- Seitenausschnitt -
# # # # #

Aber hey. Wer solche Rahmen baut, dem traue ich auch eine Kinderrad-Revolution zu. 

Und wenn Du bis Anfang kommenden Sommers ein 20" leichter und nicht viel teurer als das am Start haben solltest, dann nehm' ich eins 

Gruß,
Chris


----------



## Yasec (20. September 2010)

Hi!
Danke! 
Radgrösse so ca. von 16" bis 20". Jetzt baue ich eins für mein Cristoph, der jüngste in unsere Familie. Er wird im November 6 jahre alt, aber fährt täglich 15km, da er nach Österreich radeln muss wegen der Kindergarten.  Er ist praktisch mein "Versuchskaninchen" ! ))

Islabikes ist eine andere gesichte: die betreiben eine aktive "Kinderrad-Recycling", dort kann mann gebrauchte Kinderräder abgeben (die kaufen es zurück), aber eine möglichkeit um gebrauchte Bikes zu kaufen gibt es nicht.
Also wo sind denn die zurückgekauften Bikes? )))
Es ist ein gutes Idee, nur so ganz korrekt ist das ganze verfahren meine meinung nach nicht. Mann kauft dort mit guter warscheinlichkeit rekonditionierter Bikes als Neuware. Das ist natrlich eine anmutung von mir, nichts anderes. Bin aber maschinenbauer, muss immer logisch denken! 

Ich habe übrigens so um die 300 Euro vorgesehen, mal schauen was daraus zu realisieren ist! Es kommen wahnsinnig viel eigenentwickelte Teile dazu, denn es gibt fast nichts auf der Markt!
Was auf der Markt gibt sind folgende Teile:
-zu breite Kurbelsatz
-zu breite Sattel (auch wenn die schmal wären, das Gestell wird dann im weg sein)
-miserables sitzposition, etwa so wie das von alten Menschen, fast aufrecht sitzend
-ab und zu schon komplette schaltsysteme, völlig überflüssig!!! (wenn schon, dann 2gang Vo.Getriebeschaltung, aber kein schweres Klumpert)

# # # # #

- Extrahiertes Material -
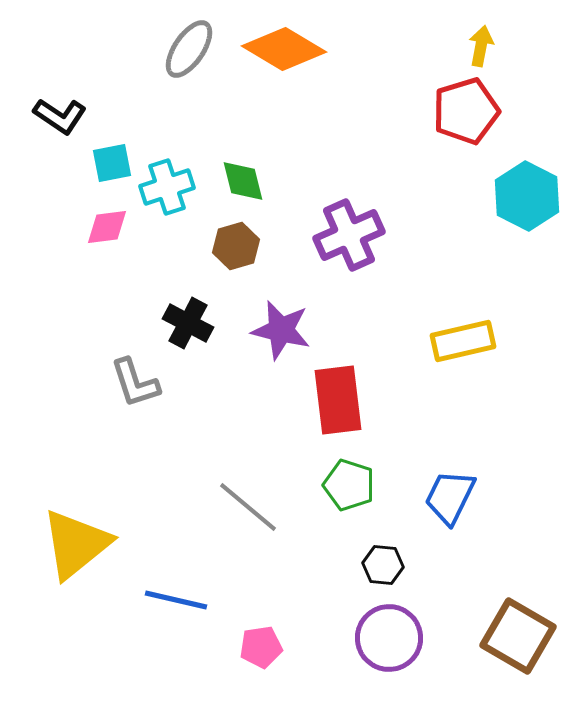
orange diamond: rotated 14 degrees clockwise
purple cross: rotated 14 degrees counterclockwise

# # # # #

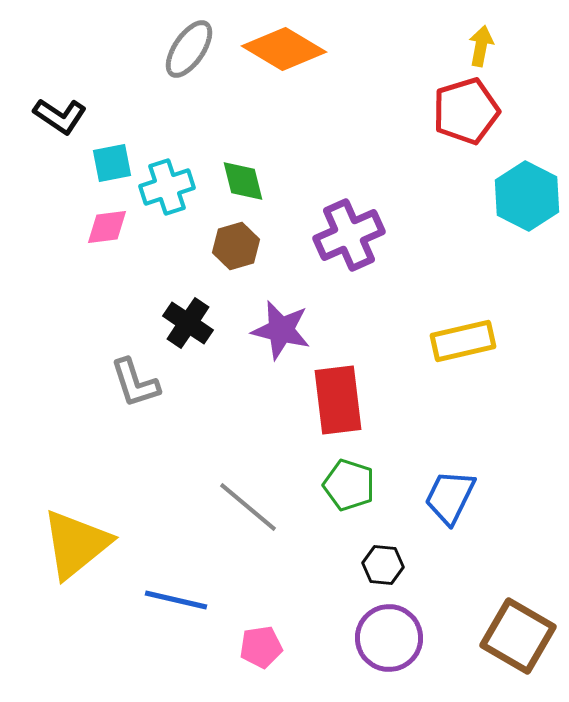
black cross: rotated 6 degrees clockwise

# # # # #

- Aufgaben zur Übung -
1/ Wie viele Kilometer fährt Cristoph laut dem Seitenausschnitt täglich?
2/ Gib aus dem Seitenausschnitt die Passage von „Es ist ein gutes“ bis einschließlich „im weg sein)“ wortgetreu zurück.

- Ergebnisse in Reihenfolge -
1/ Täglich 15 km.

2/
Es ist ein gutes Idee, nur so ganz korrekt ist das ganze verfahren meine meinung nach nicht. Mann kauft dort mit guter warscheinlichkeit rekonditionierter Bikes als Neuware. Das ist natrlich eine anmutung von mir, nichts anderes. Bin aber maschinenbauer, muss immer logisch denken! 

Ich habe übrigens so um die 300 Euro vorgesehen, mal schauen was daraus zu realisieren ist! Es kommen wahnsinnig viel eigenentwickelte Teile dazu, denn es gibt fast nichts auf der Markt!
Was auf der Markt gibt sind folgende Teile:
-zu breite Kurbelsatz
-zu breite Sattel (auch wenn die schmal wären, das Gestell wird dann im weg sein)